■ **THINGS TO DO**
• a. According to the article on fortune teller taxes, what annual tax does Albemarle County levy on Sister Dora?
• b. List every dollar figure that appears in the article on fortune teller taxes.
• c. Extend the article on fortune teller taxes with the next few paragraphs after its last sentence.

■ **PASSAGE TO READ**
────
ROANOKE TIMES 
                      Copyright (c) 1996, Roanoke Times

DATE: Tuesday, November 26, 1996             TAG: 9611260118
SECTION: VIRGINIA                 PAGE: C4   EDITION: METRO 
DATELINE: CHARLOTTESVILLE 
SOURCE: ASSOCIATED PRESS


FORTUNE TELLERS SEE TAXES DIMMING THEIR FUTURE

Sister Dora doesn't need psychic powers to see one thing in her future: a $500 annual tax levied by Albemarle County.

It could be worse. The state allows localities to tax fortune tellers as much as $1,000 a year, which is 20 times more than other small businesses pay.

``It's a high license fee,'' said Steve Nicholas, husband and business manager of Dora Day, the only licensed fortune teller in Albemarle County. ``There are a lot of fortune tellers in this state. Everyone's complaining about this license.''

At $20 a pop, Sister Dora must read 25 palms just to pay the county tax. The business, professional and occupational license tax on other businesses in Albemarle earning between $5,000 and $100,000 is a mere $50.

Another beef of home-based oracles is that they must compete with nationwide telephone psychics who capitalize on convenience and don't pay local taxes.

``Those psychic lines, they're killing us,'' Nicholas said.

Sister Dora said people spend hundreds of dollars on calls to those psychics, often at rates of $4 or $5 per minute.

Another central Virginia fortune teller who spoke to the Daily Progress on condition of anonymity said telephone psychics also are capitalizing on the desire for anonymity.
────
■ **EXTRACTED INFORMATION**
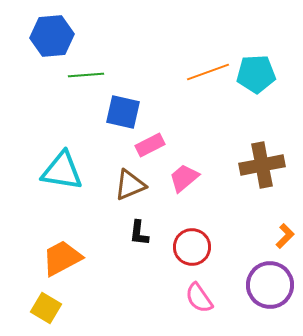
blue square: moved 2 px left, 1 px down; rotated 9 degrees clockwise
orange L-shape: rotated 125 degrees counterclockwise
────
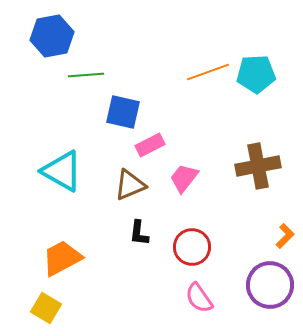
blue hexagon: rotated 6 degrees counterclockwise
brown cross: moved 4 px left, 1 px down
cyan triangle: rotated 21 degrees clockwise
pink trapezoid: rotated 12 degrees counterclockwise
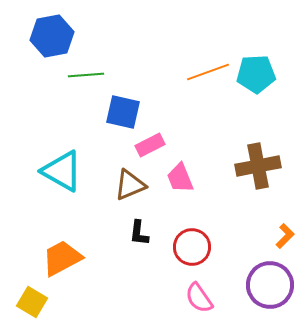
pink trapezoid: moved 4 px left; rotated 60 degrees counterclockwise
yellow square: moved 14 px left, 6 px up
────
■ **RESULTS FOR THE EXERCISE**
• a. $500 a year.

• b. $500, $1,000, $20, $5,000, $100,000, $50, $4, $5

• c.
``It's easy for someone to just pick up the phone in the middle of the night and no one knows they're doing it,'' the fortune teller said.

Albemarle County supervisors in recent weeks considered doubling the fortune-teller tax to $1,000. They decided after a brief discussion that the hardship it would cause Sister Dora wasn't worth an extra $500 to the county's $100 million-plus budget.

``If there were thousands of them out there and there was a lot of revenue involved, things may have been different,'' said Melvin Breeden, county finance director.

The state law authorizing the tax on fortune tellers is not exactly an endorsement of the occupation.

``Any person who, for compensation, shall pretend to tell fortunes or assume to act as a clairvoyant or to practice palmistry or phrenology, shall pay'' the annual tax, the law says.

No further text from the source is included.